There are few things that happen in Lafayette to unite our community more than Festival International de Louisiane. Its legion of volunteers comprises thousands of teens and grandmothers, professionals and working class folks, newbies and veterans who generously handle everything from cash to trash. (Thank you!) The collective audience has grown over the past 28 years to almost half a million, and in those faces we can see how culturally diverse Lafayette is becoming — a glorious thing to celebrate and share. And through Festival programming, our children are learning invaluable lessons about the citizens with whom we share this planet, even if they can never afford to leave Louisiana.
Festival International has also been characterized by a vibe that requires little more than a police presence; arrests have been almost non-existent since the very beginning. And though Fest operated with no executive director for much of the past year, this year’s event was as amazing as ever, an auspicious debut for Missy Paschke-Wood, who took the helm in January, and huge accomplishment for the small Fest staff and all-volunteer board.
But Fest is also at a tipping point. With evening crowds on Jefferson Street likened to Bourbon Street on Lundi Gras, there is no doubt it has outgrown its existing footprint. Some say Fest has outgrown downtown altogether, noting that it could financially benefit from a move away from the growing number of bars and restaurants that lure patrons from the official Fest vendors whose sales fill Fest coffers. Those lost sales are extremely important; for despite its success, Fest funding is perennially precarious. Advocates of a move also note that either admission fees could be collected or pin sales enhanced in a different location with controlled access.

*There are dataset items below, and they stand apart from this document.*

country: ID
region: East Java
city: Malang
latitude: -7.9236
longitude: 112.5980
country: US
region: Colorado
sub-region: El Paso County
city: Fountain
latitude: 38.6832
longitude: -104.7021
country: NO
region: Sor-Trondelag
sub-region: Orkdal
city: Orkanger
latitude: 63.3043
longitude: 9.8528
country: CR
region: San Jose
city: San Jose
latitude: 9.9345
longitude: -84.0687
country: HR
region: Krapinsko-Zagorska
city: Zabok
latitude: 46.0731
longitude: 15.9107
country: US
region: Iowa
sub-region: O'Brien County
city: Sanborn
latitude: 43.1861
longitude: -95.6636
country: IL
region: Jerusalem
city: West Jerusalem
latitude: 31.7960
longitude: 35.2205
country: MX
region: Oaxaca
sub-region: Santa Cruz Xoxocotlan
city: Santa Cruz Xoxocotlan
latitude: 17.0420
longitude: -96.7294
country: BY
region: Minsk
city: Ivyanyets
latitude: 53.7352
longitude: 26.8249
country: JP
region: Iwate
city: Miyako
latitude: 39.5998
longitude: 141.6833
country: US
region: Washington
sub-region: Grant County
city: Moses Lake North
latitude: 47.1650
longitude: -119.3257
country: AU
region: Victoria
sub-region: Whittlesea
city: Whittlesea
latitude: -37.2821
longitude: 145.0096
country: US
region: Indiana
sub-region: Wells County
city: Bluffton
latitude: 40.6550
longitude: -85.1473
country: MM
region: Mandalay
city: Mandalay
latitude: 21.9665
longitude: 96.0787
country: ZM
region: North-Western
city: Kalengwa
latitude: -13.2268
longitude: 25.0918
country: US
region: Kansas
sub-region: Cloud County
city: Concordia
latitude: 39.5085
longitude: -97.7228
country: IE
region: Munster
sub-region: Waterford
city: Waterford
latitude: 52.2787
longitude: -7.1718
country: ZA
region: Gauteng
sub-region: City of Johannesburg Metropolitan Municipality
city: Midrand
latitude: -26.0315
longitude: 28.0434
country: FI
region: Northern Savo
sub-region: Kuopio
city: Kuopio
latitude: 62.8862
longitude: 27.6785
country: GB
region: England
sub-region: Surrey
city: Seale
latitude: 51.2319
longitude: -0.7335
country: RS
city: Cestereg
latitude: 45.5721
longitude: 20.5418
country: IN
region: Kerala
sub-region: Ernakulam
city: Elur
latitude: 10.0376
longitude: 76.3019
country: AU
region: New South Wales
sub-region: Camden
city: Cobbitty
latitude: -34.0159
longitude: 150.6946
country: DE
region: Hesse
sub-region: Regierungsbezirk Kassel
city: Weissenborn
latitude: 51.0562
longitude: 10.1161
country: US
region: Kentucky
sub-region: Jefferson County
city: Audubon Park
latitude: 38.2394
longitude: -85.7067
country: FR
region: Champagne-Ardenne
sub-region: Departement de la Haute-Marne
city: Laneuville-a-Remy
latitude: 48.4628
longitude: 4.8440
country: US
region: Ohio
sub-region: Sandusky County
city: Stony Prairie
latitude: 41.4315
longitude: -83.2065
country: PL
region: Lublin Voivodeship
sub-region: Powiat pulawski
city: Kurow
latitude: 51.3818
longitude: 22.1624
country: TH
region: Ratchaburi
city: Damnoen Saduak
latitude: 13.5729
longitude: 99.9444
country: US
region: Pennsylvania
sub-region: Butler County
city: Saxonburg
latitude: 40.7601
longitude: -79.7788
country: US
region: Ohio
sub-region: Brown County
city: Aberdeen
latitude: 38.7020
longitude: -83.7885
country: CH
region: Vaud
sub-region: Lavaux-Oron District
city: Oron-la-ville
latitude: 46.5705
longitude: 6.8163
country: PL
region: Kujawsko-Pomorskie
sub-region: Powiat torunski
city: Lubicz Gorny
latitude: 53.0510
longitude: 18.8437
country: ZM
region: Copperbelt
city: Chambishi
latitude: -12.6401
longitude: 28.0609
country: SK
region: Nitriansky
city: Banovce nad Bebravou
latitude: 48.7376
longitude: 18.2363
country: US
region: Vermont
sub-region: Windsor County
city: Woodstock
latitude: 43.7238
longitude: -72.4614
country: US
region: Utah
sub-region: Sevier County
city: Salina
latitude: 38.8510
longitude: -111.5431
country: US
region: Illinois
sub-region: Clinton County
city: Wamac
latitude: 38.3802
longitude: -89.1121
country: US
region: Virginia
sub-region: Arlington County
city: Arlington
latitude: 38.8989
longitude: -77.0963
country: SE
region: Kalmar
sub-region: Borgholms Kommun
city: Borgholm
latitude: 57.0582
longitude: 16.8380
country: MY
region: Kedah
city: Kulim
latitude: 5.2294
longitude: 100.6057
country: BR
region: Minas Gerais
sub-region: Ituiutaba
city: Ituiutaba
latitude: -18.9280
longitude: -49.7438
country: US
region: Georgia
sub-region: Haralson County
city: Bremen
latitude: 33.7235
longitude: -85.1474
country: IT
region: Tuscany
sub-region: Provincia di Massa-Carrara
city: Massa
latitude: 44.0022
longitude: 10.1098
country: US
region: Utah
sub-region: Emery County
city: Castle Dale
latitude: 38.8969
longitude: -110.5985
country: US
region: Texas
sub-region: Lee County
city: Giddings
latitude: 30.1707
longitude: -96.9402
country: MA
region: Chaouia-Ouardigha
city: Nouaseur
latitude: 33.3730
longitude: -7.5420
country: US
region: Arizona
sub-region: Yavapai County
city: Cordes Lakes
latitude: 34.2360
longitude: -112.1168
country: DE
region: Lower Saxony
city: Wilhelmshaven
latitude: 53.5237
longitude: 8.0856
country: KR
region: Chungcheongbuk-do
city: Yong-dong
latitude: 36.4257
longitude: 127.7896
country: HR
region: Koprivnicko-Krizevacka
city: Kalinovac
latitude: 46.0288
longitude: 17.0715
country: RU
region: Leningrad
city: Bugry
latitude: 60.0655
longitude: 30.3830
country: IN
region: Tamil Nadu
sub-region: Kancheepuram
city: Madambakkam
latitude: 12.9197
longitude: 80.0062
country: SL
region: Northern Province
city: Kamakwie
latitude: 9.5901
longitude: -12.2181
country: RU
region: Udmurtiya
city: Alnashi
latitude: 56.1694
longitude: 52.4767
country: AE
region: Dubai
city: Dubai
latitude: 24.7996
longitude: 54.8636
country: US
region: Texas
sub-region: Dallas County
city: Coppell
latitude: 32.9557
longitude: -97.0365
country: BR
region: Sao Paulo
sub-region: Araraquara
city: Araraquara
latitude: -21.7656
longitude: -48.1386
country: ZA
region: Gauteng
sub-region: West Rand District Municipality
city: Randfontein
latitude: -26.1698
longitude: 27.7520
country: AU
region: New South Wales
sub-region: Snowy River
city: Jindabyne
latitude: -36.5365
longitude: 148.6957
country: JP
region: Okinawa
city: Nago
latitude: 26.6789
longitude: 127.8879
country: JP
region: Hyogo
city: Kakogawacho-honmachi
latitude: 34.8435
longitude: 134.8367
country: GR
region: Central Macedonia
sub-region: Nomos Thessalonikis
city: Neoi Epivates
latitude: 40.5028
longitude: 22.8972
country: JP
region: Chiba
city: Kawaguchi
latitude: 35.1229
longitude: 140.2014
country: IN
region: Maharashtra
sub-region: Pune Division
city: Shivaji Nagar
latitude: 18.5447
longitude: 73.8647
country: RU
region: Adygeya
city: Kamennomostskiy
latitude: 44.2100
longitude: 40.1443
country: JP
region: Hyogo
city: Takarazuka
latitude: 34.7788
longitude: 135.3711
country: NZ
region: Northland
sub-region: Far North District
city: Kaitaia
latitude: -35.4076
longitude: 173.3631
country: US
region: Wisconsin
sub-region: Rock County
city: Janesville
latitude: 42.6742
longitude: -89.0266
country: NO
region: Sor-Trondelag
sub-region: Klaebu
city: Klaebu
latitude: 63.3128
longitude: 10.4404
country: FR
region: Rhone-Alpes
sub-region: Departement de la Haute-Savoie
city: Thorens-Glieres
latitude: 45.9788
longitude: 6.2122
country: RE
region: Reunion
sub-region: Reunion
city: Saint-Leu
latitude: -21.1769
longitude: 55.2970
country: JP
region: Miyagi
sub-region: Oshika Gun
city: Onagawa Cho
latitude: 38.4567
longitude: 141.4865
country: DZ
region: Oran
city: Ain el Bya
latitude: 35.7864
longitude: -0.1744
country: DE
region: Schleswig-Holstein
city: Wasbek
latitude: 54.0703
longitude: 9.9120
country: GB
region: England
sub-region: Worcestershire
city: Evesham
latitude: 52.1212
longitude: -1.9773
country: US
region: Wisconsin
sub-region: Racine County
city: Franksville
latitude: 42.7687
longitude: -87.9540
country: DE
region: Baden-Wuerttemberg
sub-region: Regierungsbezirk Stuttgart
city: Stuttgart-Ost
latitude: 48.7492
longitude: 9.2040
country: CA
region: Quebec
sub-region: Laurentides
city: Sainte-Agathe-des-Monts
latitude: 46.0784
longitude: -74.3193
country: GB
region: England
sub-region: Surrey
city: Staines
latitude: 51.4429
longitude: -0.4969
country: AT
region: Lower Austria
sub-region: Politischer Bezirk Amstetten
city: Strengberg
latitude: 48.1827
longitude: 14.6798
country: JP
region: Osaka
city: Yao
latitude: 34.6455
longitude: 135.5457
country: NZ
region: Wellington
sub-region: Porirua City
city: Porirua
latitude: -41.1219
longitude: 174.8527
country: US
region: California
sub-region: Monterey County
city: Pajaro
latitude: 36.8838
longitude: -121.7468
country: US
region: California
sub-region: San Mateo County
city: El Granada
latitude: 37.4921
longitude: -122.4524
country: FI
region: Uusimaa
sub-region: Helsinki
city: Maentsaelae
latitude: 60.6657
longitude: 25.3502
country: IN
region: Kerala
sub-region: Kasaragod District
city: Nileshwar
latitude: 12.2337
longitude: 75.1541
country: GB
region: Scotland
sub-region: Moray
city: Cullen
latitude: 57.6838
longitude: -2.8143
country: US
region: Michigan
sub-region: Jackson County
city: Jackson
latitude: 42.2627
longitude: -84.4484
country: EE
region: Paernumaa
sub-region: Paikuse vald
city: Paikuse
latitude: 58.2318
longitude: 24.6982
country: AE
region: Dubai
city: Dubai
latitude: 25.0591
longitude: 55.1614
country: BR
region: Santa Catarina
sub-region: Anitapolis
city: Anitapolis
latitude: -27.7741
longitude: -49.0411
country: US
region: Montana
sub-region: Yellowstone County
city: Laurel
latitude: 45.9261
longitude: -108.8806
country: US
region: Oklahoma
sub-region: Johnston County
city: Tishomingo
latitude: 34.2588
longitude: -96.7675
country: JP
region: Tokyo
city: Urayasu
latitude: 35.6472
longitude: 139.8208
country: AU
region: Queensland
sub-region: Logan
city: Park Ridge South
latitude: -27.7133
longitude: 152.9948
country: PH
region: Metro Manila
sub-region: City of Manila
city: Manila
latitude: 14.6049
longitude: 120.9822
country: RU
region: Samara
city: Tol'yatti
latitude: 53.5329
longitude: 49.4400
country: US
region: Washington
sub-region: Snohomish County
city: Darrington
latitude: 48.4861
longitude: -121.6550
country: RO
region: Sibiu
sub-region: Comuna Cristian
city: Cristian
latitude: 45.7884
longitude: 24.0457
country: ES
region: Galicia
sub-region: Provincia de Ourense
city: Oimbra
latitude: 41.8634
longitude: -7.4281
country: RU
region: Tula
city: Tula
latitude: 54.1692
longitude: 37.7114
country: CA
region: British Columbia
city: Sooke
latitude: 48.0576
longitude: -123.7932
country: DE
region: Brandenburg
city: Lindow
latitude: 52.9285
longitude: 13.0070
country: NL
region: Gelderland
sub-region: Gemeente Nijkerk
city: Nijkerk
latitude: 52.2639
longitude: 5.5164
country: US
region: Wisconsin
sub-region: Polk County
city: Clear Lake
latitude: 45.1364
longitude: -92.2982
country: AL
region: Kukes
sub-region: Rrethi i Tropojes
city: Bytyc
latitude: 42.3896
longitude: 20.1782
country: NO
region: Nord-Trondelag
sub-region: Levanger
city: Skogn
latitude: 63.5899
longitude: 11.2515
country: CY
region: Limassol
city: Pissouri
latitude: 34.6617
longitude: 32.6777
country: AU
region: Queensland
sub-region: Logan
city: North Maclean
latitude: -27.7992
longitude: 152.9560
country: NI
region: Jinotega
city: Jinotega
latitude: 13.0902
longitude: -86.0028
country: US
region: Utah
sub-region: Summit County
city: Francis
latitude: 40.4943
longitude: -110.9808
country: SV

As a Fest founder and veteran board member of the first 12 years, I would hate to see our beloved Festival veer toward the Jazz Fest model. Our inspiration came from some of the great events in French Canada, including Festival d’ete de Québec and Les FrancoFolies, which are essentially free and transform the downtowns of Quebec City and Montreal, respectively, into giant outdoor stages. There are big challenges to our current model, however, and it’s time to have some serious conversations about the future of Festival. Growth is a high-grade problem, but still a problem that must be solved, n’est ce pas?